Action item
Check the data underneath for lines holding the word "settlement", and state only how many you find.

Page images and extracted text
****************************************
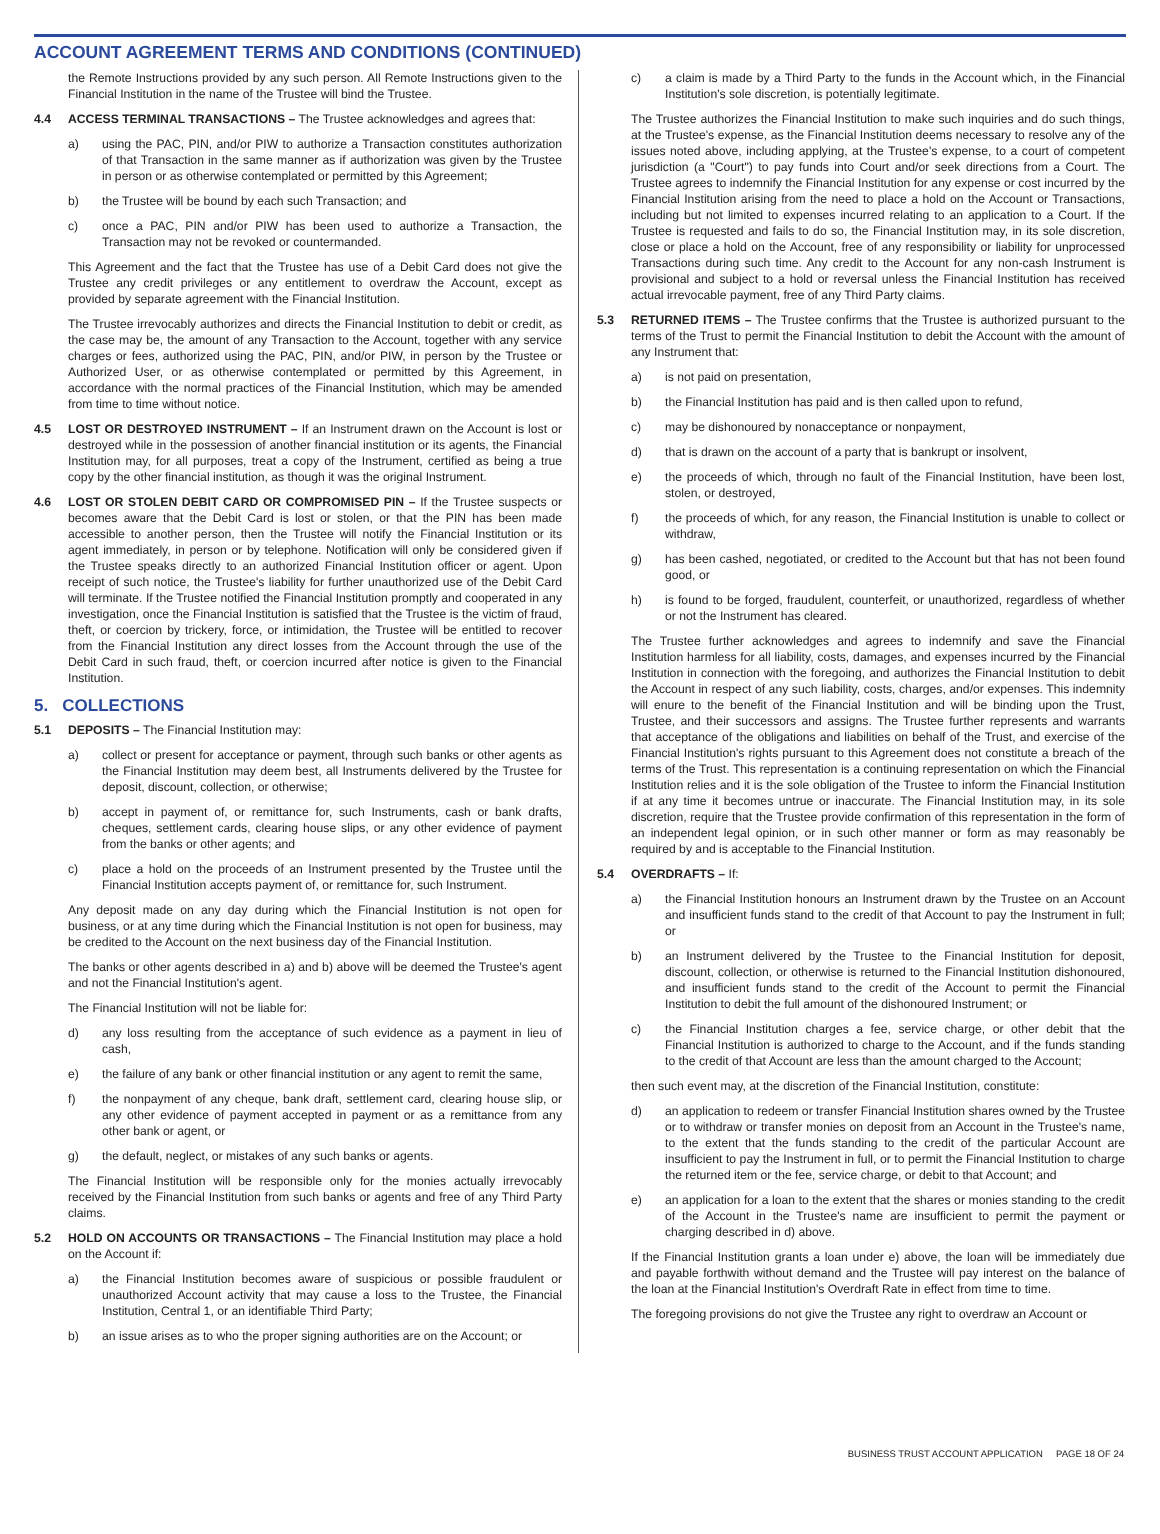ACCOUNT AGREEMENT TERMS AND CONDITIONS (CONTINUED)
the Remote Instructions provided by any such person. All Remote Instructions given to the Financial Institution in the name of the Trustee will bind the Trustee.
4.4 ACCESS TERMINAL TRANSACTIONS – The Trustee acknowledges and agrees that:
a) using the PAC, PIN, and/or PIW to authorize a Transaction constitutes authorization of that Transaction in the same manner as if authorization was given by the Trustee in person or as otherwise contemplated or permitted by this Agreement;
b) the Trustee will be bound by each such Transaction; and
c) once a PAC, PIN and/or PIW has been used to authorize a Transaction, the Transaction may not be revoked or countermanded.
This Agreement and the fact that the Trustee has use of a Debit Card does not give the Trustee any credit privileges or any entitlement to overdraw the Account, except as provided by separate agreement with the Financial Institution.
The Trustee irrevocably authorizes and directs the Financial Institution to debit or credit, as the case may be, the amount of any Transaction to the Account, together with any service charges or fees, authorized using the PAC, PIN, and/or PIW, in person by the Trustee or Authorized User, or as otherwise contemplated or permitted by this Agreement, in accordance with the normal practices of the Financial Institution, which may be amended from time to time without notice.
4.5 LOST OR DESTROYED INSTRUMENT – If an Instrument drawn on the Account is lost or destroyed while in the possession of another financial institution or its agents, the Financial Institution may, for all purposes, treat a copy of the Instrument, certified as being a true copy by the other financial institution, as though it was the original Instrument.
4.6 LOST OR STOLEN DEBIT CARD OR COMPROMISED PIN – If the Trustee suspects or becomes aware that the Debit Card is lost or stolen, or that the PIN has been made accessible to another person, then the Trustee will notify the Financial Institution or its agent immediately, in person or by telephone. Notification will only be considered given if the Trustee speaks directly to an authorized Financial Institution officer or agent. Upon receipt of such notice, the Trustee's liability for further unauthorized use of the Debit Card will terminate. If the Trustee notified the Financial Institution promptly and cooperated in any investigation, once the Financial Institution is satisfied that the Trustee is the victim of fraud, theft, or coercion by trickery, force, or intimidation, the Trustee will be entitled to recover from the Financial Institution any direct losses from the Account through the use of the Debit Card in such fraud, theft, or coercion incurred after notice is given to the Financial Institution.
5. COLLECTIONS
5.1 DEPOSITS – The Financial Institution may:
a) collect or present for acceptance or payment, through such banks or other agents as the Financial Institution may deem best, all Instruments delivered by the Trustee for deposit, discount, collection, or otherwise;
b) accept in payment of, or remittance for, such Instruments, cash or bank drafts, cheques, settlement cards, clearing house slips, or any other evidence of payment from the banks or other agents; and
c) place a hold on the proceeds of an Instrument presented by the Trustee until the Financial Institution accepts payment of, or remittance for, such Instrument.
Any deposit made on any day during which the Financial Institution is not open for business, or at any time during which the Financial Institution is not open for business, may be credited to the Account on the next business day of the Financial Institution.
The banks or other agents described in a) and b) above will be deemed the Trustee's agent and not the Financial Institution's agent.
The Financial Institution will not be liable for:
d) any loss resulting from the acceptance of such evidence as a payment in lieu of cash,
e) the failure of any bank or other financial institution or any agent to remit the same,
f) the nonpayment of any cheque, bank draft, settlement card, clearing house slip, or any other evidence of payment accepted in payment or as a remittance from any other bank or agent, or
g) the default, neglect, or mistakes of any such banks or agents.
The Financial Institution will be responsible only for the monies actually irrevocably received by the Financial Institution from such banks or agents and free of any Third Party claims.
5.2 HOLD ON ACCOUNTS OR TRANSACTIONS – The Financial Institution may place a hold on the Account if:
a) the Financial Institution becomes aware of suspicious or possible fraudulent or unauthorized Account activity that may cause a loss to the Trustee, the Financial Institution, Central 1, or an identifiable Third Party;
b) an issue arises as to who the proper signing authorities are on the Account; or
c) a claim is made by a Third Party to the funds in the Account which, in the Financial Institution's sole discretion, is potentially legitimate.
The Trustee authorizes the Financial Institution to make such inquiries and do such things, at the Trustee's expense, as the Financial Institution deems necessary to resolve any of the issues noted above, including applying, at the Trustee's expense, to a court of competent jurisdiction (a "Court") to pay funds into Court and/or seek directions from a Court. The Trustee agrees to indemnify the Financial Institution for any expense or cost incurred by the Financial Institution arising from the need to place a hold on the Account or Transactions, including but not limited to expenses incurred relating to an application to a Court. If the Trustee is requested and fails to do so, the Financial Institution may, in its sole discretion, close or place a hold on the Account, free of any responsibility or liability for unprocessed Transactions during such time. Any credit to the Account for any non-cash Instrument is provisional and subject to a hold or reversal unless the Financial Institution has received actual irrevocable payment, free of any Third Party claims.
5.3 RETURNED ITEMS – The Trustee confirms that the Trustee is authorized pursuant to the terms of the Trust to permit the Financial Institution to debit the Account with the amount of any Instrument that:
a) is not paid on presentation,
b) the Financial Institution has paid and is then called upon to refund,
c) may be dishonoured by nonacceptance or nonpayment,
d) that is drawn on the account of a party that is bankrupt or insolvent,
e) the proceeds of which, through no fault of the Financial Institution, have been lost, stolen, or destroyed,
f) the proceeds of which, for any reason, the Financial Institution is unable to collect or withdraw,
g) has been cashed, negotiated, or credited to the Account but that has not been found good, or
h) is found to be forged, fraudulent, counterfeit, or unauthorized, regardless of whether or not the Instrument has cleared.
The Trustee further acknowledges and agrees to indemnify and save the Financial Institution harmless for all liability, costs, damages, and expenses incurred by the Financial Institution in connection with the foregoing, and authorizes the Financial Institution to debit the Account in respect of any such liability, costs, charges, and/or expenses. This indemnity will enure to the benefit of the Financial Institution and will be binding upon the Trust, Trustee, and their successors and assigns. The Trustee further represents and warrants that acceptance of the obligations and liabilities on behalf of the Trust, and exercise of the Financial Institution's rights pursuant to this Agreement does not constitute a breach of the terms of the Trust. This representation is a continuing representation on which the Financial Institution relies and it is the sole obligation of the Trustee to inform the Financial Institution if at any time it becomes untrue or inaccurate. The Financial Institution may, in its sole discretion, require that the Trustee provide confirmation of this representation in the form of an independent legal opinion, or in such other manner or form as may reasonably be required by and is acceptable to the Financial Institution.
5.4 OVERDRAFTS – If:
a) the Financial Institution honours an Instrument drawn by the Trustee on an Account and insufficient funds stand to the credit of that Account to pay the Instrument in full; or
b) an Instrument delivered by the Trustee to the Financial Institution for deposit, discount, collection, or otherwise is returned to the Financial Institution dishonoured, and insufficient funds stand to the credit of the Account to permit the Financial Institution to debit the full amount of the dishonoured Instrument; or
c) the Financial Institution charges a fee, service charge, or other debit that the Financial Institution is authorized to charge to the Account, and if the funds standing to the credit of that Account are less than the amount charged to the Account;
then such event may, at the discretion of the Financial Institution, constitute:
d) an application to redeem or transfer Financial Institution shares owned by the Trustee or to withdraw or transfer monies on deposit from an Account in the Trustee's name, to the extent that the funds standing to the credit of the particular Account are insufficient to pay the Instrument in full, or to permit the Financial Institution to charge the returned item or the fee, service charge, or debit to that Account; and
e) an application for a loan to the extent that the shares or monies standing to the credit of the Account in the Trustee's name are insufficient to permit the payment or charging described in d) above.
If the Financial Institution grants a loan under e) above, the loan will be immediately due and payable forthwith without demand and the Trustee will pay interest on the balance of the loan at the Financial Institution's Overdraft Rate in effect from time to time.
The foregoing provisions do not give the Trustee any right to overdraw an Account or
BUSINESS TRUST ACCOUNT APPLICATION PAGE 18 OF 24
****************************************
Completed task
2